- [INSTRUCTIONS TO FOLLOW]: Reproduce every line of text in the data below with no changes at all. Leave the pictures out of your answer.

(Collected data)
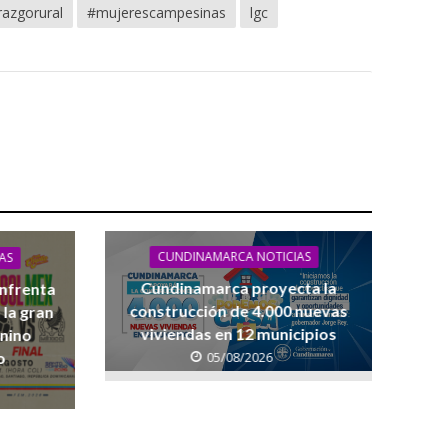
razgorural
#mujerescampesinas
lgc
CUNDINAMARCA NOTICIAS
AS
Cundinamarca proyecta la
enfrenta
construcción de 4.000 nuevas
 la gran
viviendas en 12 municipios
enino
05/08/2026
o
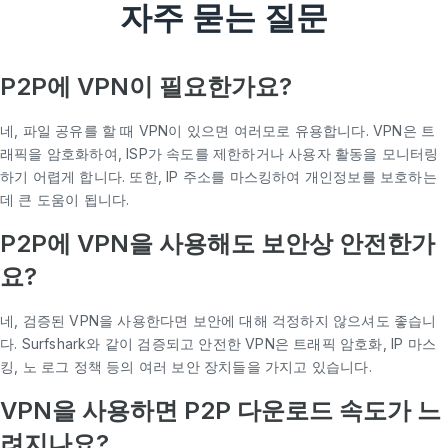
자주 묻는 질문
P2P에 VPN이 필요한가요?
네, 파일 공유를 할 때 VPN이 있으면 여러모로 유용합니다. VPN은 트
래픽을 암호화하여, ISP가 속도를 제한하거나 사용자 활동을 모니터링
하기 어렵게 합니다. 또한, IP 주소를 마스킹하여 개인정보를 보호하는
데 큰 도움이 됩니다.
P2P에 VPN을 사용해도 보안상 안전한가
요?
네, 검증된 VPN을 사용한다면 보안에 대해 걱정하지 않으셔도 좋습니
다. Surfshark와 같이 검증되고 안전한 VPN은 트래픽 암호화, IP 마스
킹, 노 로그 정책 등의 여러 보안 장치들을 가지고 있습니다.
VPN을 사용하면 P2P 다운로드 속도가 느
려지나요?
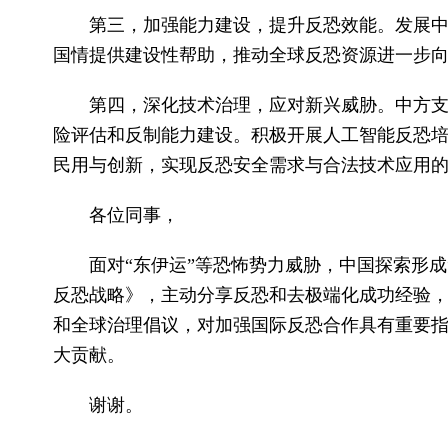
第三，加强能力建设，提升反恐效能。发展
国情提供建设性帮助，推动全球反恐资源进一步
第四，深化技术治理，应对新兴威胁。中方
险评估和反制能力建设。积极开展人工智能反恐
民用与创新，实现反恐安全需求与合法技术应用
各位同事，
面对“东伊运”等恐怖势力威胁，中国探索形
反恐战略》，主动分享反恐和去极端化成功经验
和全球治理倡议，对加强国际反恐合作具有重要
大贡献。
谢谢。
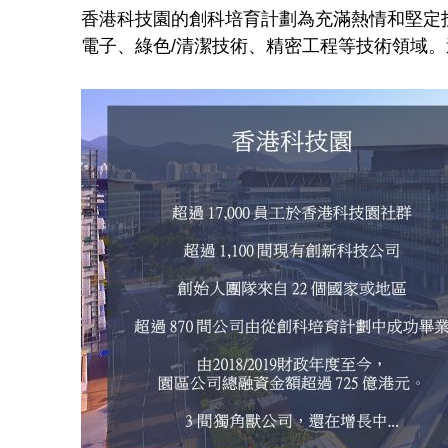
技
香港科技園的創科培育計劃為充滿熱情和堅定投
電子、綠色/清潔技術、精密工程等技術領域
園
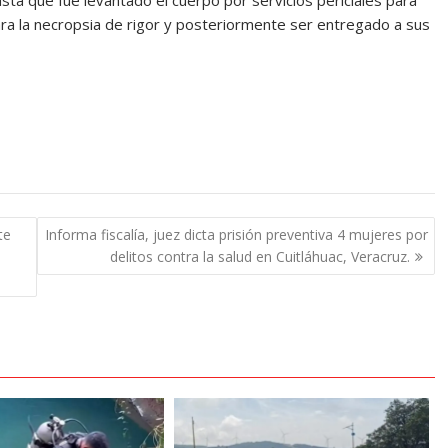
sta que fue levantado el cuerpo por servicios periciales para
ra la necropsia de rigor y posteriormente ser entregado a sus
te
Informa fiscalía, juez dicta prisión preventiva 4 mujeres por
delitos contra la salud en Cuitláhuac, Veracruz.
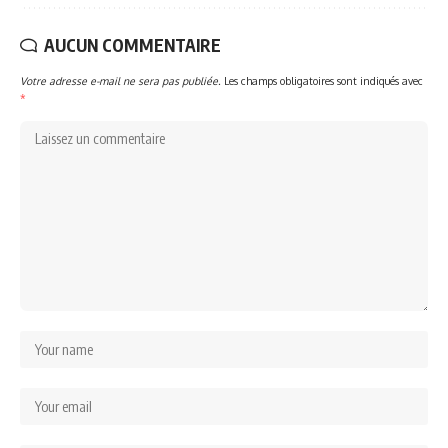
AUCUN COMMENTAIRE
Votre adresse e-mail ne sera pas publiée.
Les champs obligatoires sont indiqués avec
*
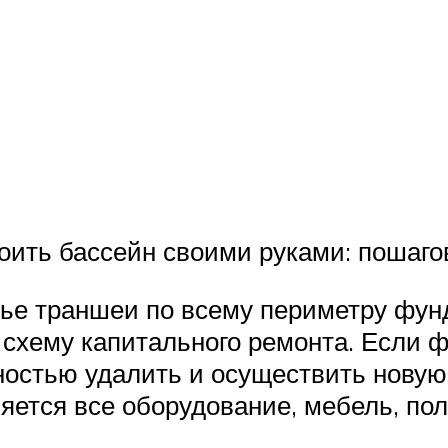
оить бассейн своими руками: пошаго
е траншеи по всему периметру фунд
 схему капитального ремонта. Если 
лностью удалить и осуществить нову
яется все оборудование, мебель, пол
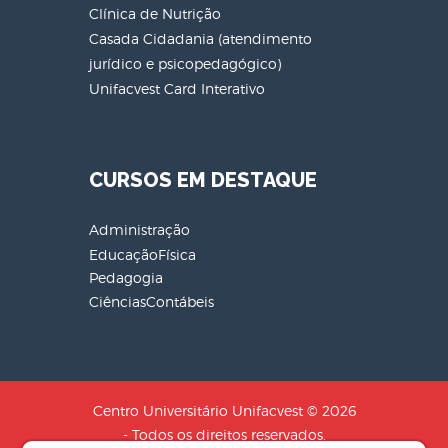
Clínica de Nutrição
Casada Cidadania (atendimento
jurídico e psicopedagógico)
Unifacvest Card Interativo
CURSOS EM DESTAQUE
Administração
EducaçãoFísica
Pedagogia
CiênciasContábeis
Centro Universitário Unifacvest © 2026
- Todos os direitos reservados.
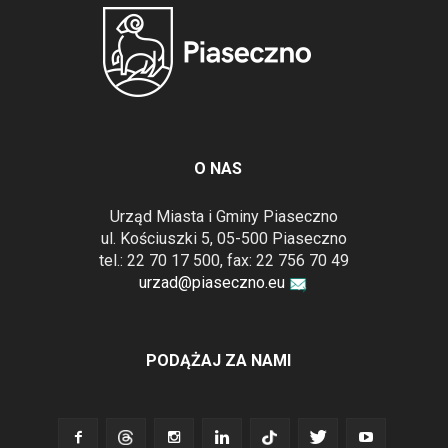
O NAS
Urząd Miasta i Gminy Piaseczno
ul. Kościuszki 5, 05-500 Piaseczno
tel.: 22 70 17 500, fax: 22 756 70 49
urzad@piaseczno.eu
PODĄŻAJ ZA NAMI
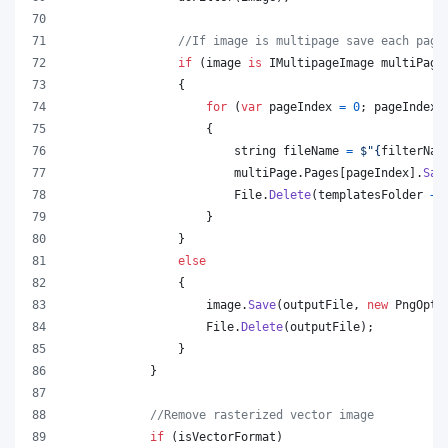
//If image is multipage save each page
if
(
image
is
IMultipageImage
multiPage
{
for
(
var
pageIndex
=
0
;
pageIndex
{
string
fileName
=
$
"
{
filterNam
multiPage
.
Pages
[
pageIndex
]
.
Sav
File
.
Delete
(
templatesFolder
+
}
}
else
{
image
.
Save
(
outputFile
,
new
PngOpti
File
.
Delete
(
outputFile
)
;
}
}
//Remove rasterized vector image
if
(
isVectorFormat
)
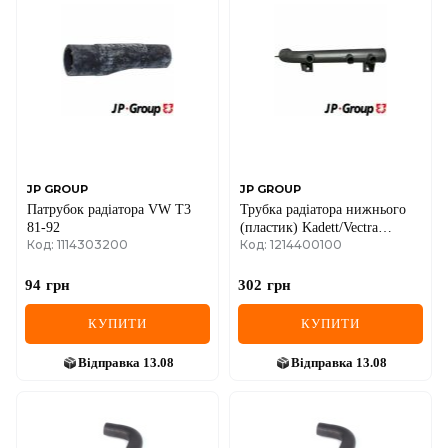
DS
FIAT
FORD
FORD USA
GEELY
JP GROUP
JP GROUP
Патрубок радіатора VW T3
Трубка радіатора нижнього
GMC
81-92
(пластик) Kadett/Vectra
Код: 1114303200
Код: 1214400100
1.6/1.8/2.0 -95
GREAT WALL
94
грн
302
грн
HAVAL
КУПИТИ
КУПИТИ
HONDA
Відправка
13.08
Відправка
13.08
HYUNDAI
INFINITI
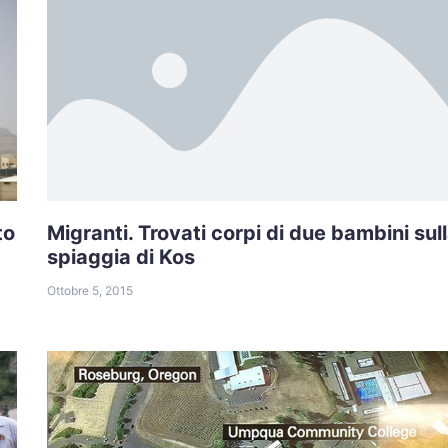
to
Migranti. Trovati corpi di due bambini sul
spiaggia di Kos
Ottobre 5, 2015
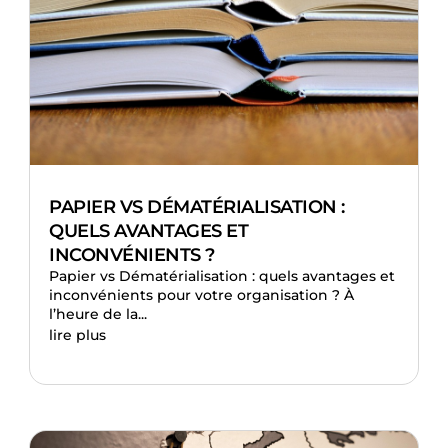
PAPIER VS DÉMATÉRIALISATION :
QUELS AVANTAGES ET
INCONVÉNIENTS ?
Papier vs Dématérialisation : quels avantages et
inconvénients pour votre organisation ? À
l’heure de la...
lire plus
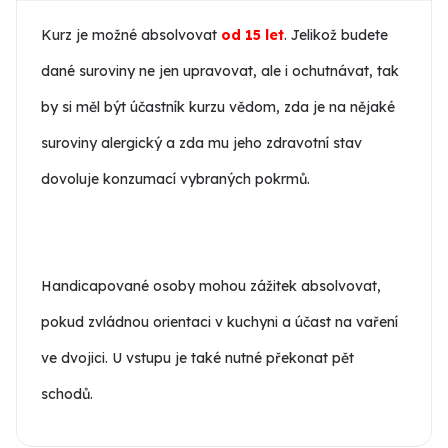
Kurz je možné absolvovat
od 15 let
. Jelikož budete
dané suroviny ne jen upravovat, ale i ochutnávat, tak
by si měl být účastník kurzu vědom, zda je na nějaké
suroviny alergický a zda mu jeho zdravotní stav
dovoluje konzumací vybraných pokrmů.
Handicapované osoby mohou zážitek absolvovat,
pokud zvládnou orientaci v kuchyni a účast na vaření
ve dvojici. U vstupu je také nutné překonat pět
schodů.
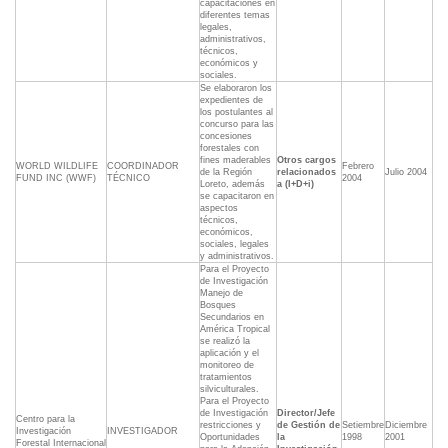
capacitaciones en
diferentes temas
legales,
administrativos,
técnicos,
económicos y
sociales.
Se elaboraron los
expedientes de
los postulantes al
concurso para las
concesiones
forestales con
fines maderables
Otros cargos
WORLD WILDLIFE
COORDINADOR
Febrero
de la Región
relacionados
Julio 2004
FUND INC (WWF)
TÉCNICO
2004
Loreto, además
a (I+D+i)
se capacitaron en
aspectos
técnicos,
económicos,
sociales, legales
y administrativos.
Para el Proyecto
de Investigación
Manejo de
Bosques
Secundarios en
América Tropical
se realizó la
aplicación y el
monitoreo de
tratamientos
silviculturales.
Para el Proyecto
de Investigación
Director/Jefe
Centro para la
restricciones y
de Gestión de
Setiembre
Diciembre
Investigación
INVESTIGADOR
Oportunidades
la
1998
2001
Forestal Internacional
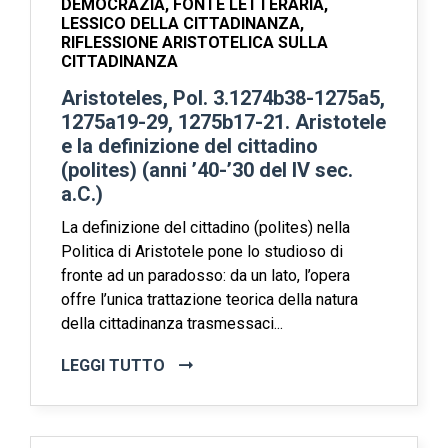
DEMOCRAZIA, FONTE LETTERARIA,
LESSICO DELLA CITTADINANZA,
RIFLESSIONE ARISTOTELICA SULLA
CITTADINANZA
Aristoteles, Pol. 3.1274b38-1275a5,
1275a19-29, 1275b17-21. Aristotele
e la definizione del cittadino
(polites) (anni ’40-’30 del IV sec.
a.C.)
La definizione del cittadino (polites) nella
Politica di Aristotele pone lo studioso di
fronte ad un paradosso: da un lato, l’opera
offre l’unica trattazione teorica della natura
della cittadinanza trasmessaci...
LEGGI TUTTO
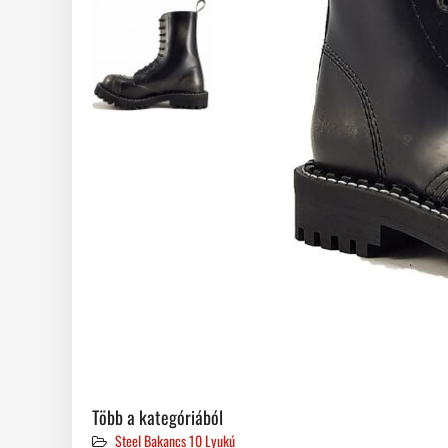
Több a kategóriából
Steel Bakancs 10 Lyukú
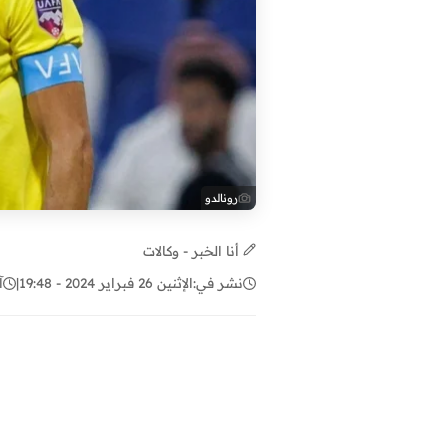
رونالدو
أنا الخبر - وكالات
نشر في:
الإثنين 26 فبراير 2024 - 19:48
|
آ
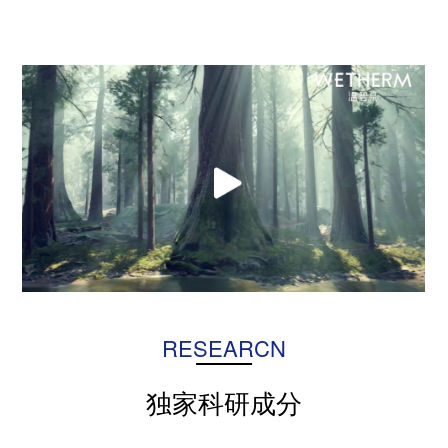
RESEARCN
独家科研成分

- [ANSWER TO THIS EXERCISE]:
razgorural
#mujerescampesinas
lgc
CUNDINAMARCA NOTICIAS
AS
Cundinamarca proyecta la
enfrenta
construcción de 4.000 nuevas
 la gran
viviendas en 12 municipios
enino
05/08/2026
o
자주 묻는 질문
P2P에 VPN이 필요한가요?
네, 파일 공유를 할 때 VPN이 있으면 여러모로 유용합니다. VPN은 트
래픽을 암호화하여, ISP가 속도를 제한하거나 사용자 활동을 모니터링
하기 어렵게 합니다. 또한, IP 주소를 마스킹하여 개인정보를 보호하는
데 큰 도움이 됩니다.
P2P에 VPN을 사용해도 보안상 안전한가
요?
네, 검증된 VPN을 사용한다면 보안에 대해 걱정하지 않으셔도 좋습니
다. Surfshark와 같이 검증되고 안전한 VPN은 트래픽 암호화, IP 마스
킹, 노 로그 정책 등의 여러 보안 장치들을 가지고 있습니다.
VPN을 사용하면 P2P 다운로드 속도가 느
려지나요?
第三，加强能力建设，提升反恐效能。发展
国情提供建设性帮助，推动全球反恐资源进一步
第四，深化技术治理，应对新兴威胁。中方
险评估和反制能力建设。积极开展人工智能反恐
民用与创新，实现反恐安全需求与合法技术应用
各位同事，
面对“东伊运”等恐怖势力威胁，中国探索形
反恐战略》，主动分享反恐和去极端化成功经验
和全球治理倡议，对加强国际反恐合作具有重要
大贡献。
谢谢。
技
香港科技園的創科培育計劃為充滿熱情和堅定投
電子、綠色/清潔技術、精密工程等技術領域
園
sta que fue levantado el cuerpo por servicios periciales para
ra la necropsia de rigor y posteriormente ser entregado a sus
te
Informa fiscalía, juez dicta prisión preventiva 4 mujeres por
delitos contra la salud en Cuitláhuac, Veracruz.
AUCUN COMMENTAIRE
Votre adresse e-mail ne sera pas publiée.
Les champs obligatoires sont indiqués avec
*
оить бассейн своими руками: пошаго
е траншеи по всему периметру фунд
 схему капитального ремонта. Если 
лностью удалить и осуществить нову
яется все оборудование, мебель, пол
Clínica de Nutrição
Casada Cidadania (atendimento
jurídico e psicopedagógico)
Unifacvest Card Interativo
CURSOS EM DESTAQUE
Administração
EducaçãoFísica
Pedagogia
CiênciasContábeis
Centro Universitário Unifacvest © 2026
- Todos os direitos reservados.
O NAS
Urząd Miasta i Gminy Piaseczno
ul. Kościuszki 5, 05-500 Piaseczno
tel.: 22 70 17 500, fax: 22 756 70 49
urzad@piaseczno.eu
PODĄŻAJ ZA NAMI
//If image is multipage save each page
if
(
image
is
IMultipageImage
multiPage
{
for
(
var
pageIndex
=
0
;
pageIndex
{
string
fileName
=
$
"
{
filterNam
multiPage
.
Pages
[
pageIndex
]
.
Sav
File
.
Delete
(
templatesFolder
+
}
}
else
{
image
.
Save
(
outputFile
,
new
PngOpti
File
.
Delete
(
outputFile
)
;
}
}
//Remove rasterized vector image
if
(
isVectorFormat
)
DS
FIAT
FORD
FORD USA
GEELY
JP GROUP
JP GROUP
Патрубок радіатора VW T3
Трубка радіатора нижнього
GMC
81-92
(пластик) Kadett/Vectra
Код: 1114303200
Код: 1214400100
1.6/1.8/2.0 -95
GREAT WALL
94
грн
302
грн
HAVAL
КУПИТИ
КУПИТИ
HONDA
Відправка
13.08
Відправка
13.08
HYUNDAI
INFINITI
to
Migranti. Trovati corpi di due bambini sul
spiaggia di Kos
Ottobre 5, 2015
PAPIER VS DÉMATÉRIALISATION :
QUELS AVANTAGES ET
INCONVÉNIENTS ?
Papier vs Dématérialisation : quels avantages et
inconvénients pour votre organisation ? À
l’heure de la...
lire plus
Kurz je možné absolvovat
od 15 let
. Jelikož budete
dané suroviny ne jen upravovat, ale i ochutnávat, tak
by si měl být účastník kurzu vědom, zda je na nějaké
suroviny alergický a zda mu jeho zdravotní stav
dovoluje konzumací vybraných pokrmů.
Handicapované osoby mohou zážitek absolvovat,
pokud zvládnou orientaci v kuchyni a účast na vaření
ve dvojici. U vstupu je také nutné překonat pět
schodů.
capacitaciones en
diferentes temas
legales,
administrativos,
técnicos,
económicos y
sociales.
Se elaboraron los
expedientes de
los postulantes al
concurso para las
concesiones
forestales con
fines maderables
Otros cargos
WORLD WILDLIFE
COORDINADOR
Febrero
de la Región
relacionados
Julio 2004
FUND INC (WWF)
TÉCNICO
2004
Loreto, además
a (I+D+i)
se capacitaron en
aspectos
técnicos,
económicos,
sociales, legales
y administrativos.
Para el Proyecto
de Investigación
Manejo de
Bosques
Secundarios en
América Tropical
se realizó la
aplicación y el
monitoreo de
tratamientos
silviculturales.
Para el Proyecto
de Investigación
Director/Jefe
Centro para la
restricciones y
de Gestión de
Setiembre
Diciembre
Investigación
INVESTIGADOR
Oportunidades
la
1998
2001
Forestal Internacional
DEMOCRAZIA, FONTE LETTERARIA,
LESSICO DELLA CITTADINANZA,
RIFLESSIONE ARISTOTELICA SULLA
CITTADINANZA
Aristoteles, Pol. 3.1274b38-1275a5,
1275a19-29, 1275b17-21. Aristotele
e la definizione del cittadino
(polites) (anni ’40-’30 del IV sec.
a.C.)
La definizione del cittadino (polites) nella
Politica di Aristotele pone lo studioso di
fronte ad un paradosso: da un lato, l’opera
offre l’unica trattazione teorica della natura
della cittadinanza trasmessaci...
LEGGI TUTTO
Több a kategóriából
Steel Bakancs 10 Lyukú
رونالدو
أنا الخبر - وكالات
نشر في:
الإثنين 26 فبراير 2024 - 19:48
|
آ
RESEARCN
独家科研成分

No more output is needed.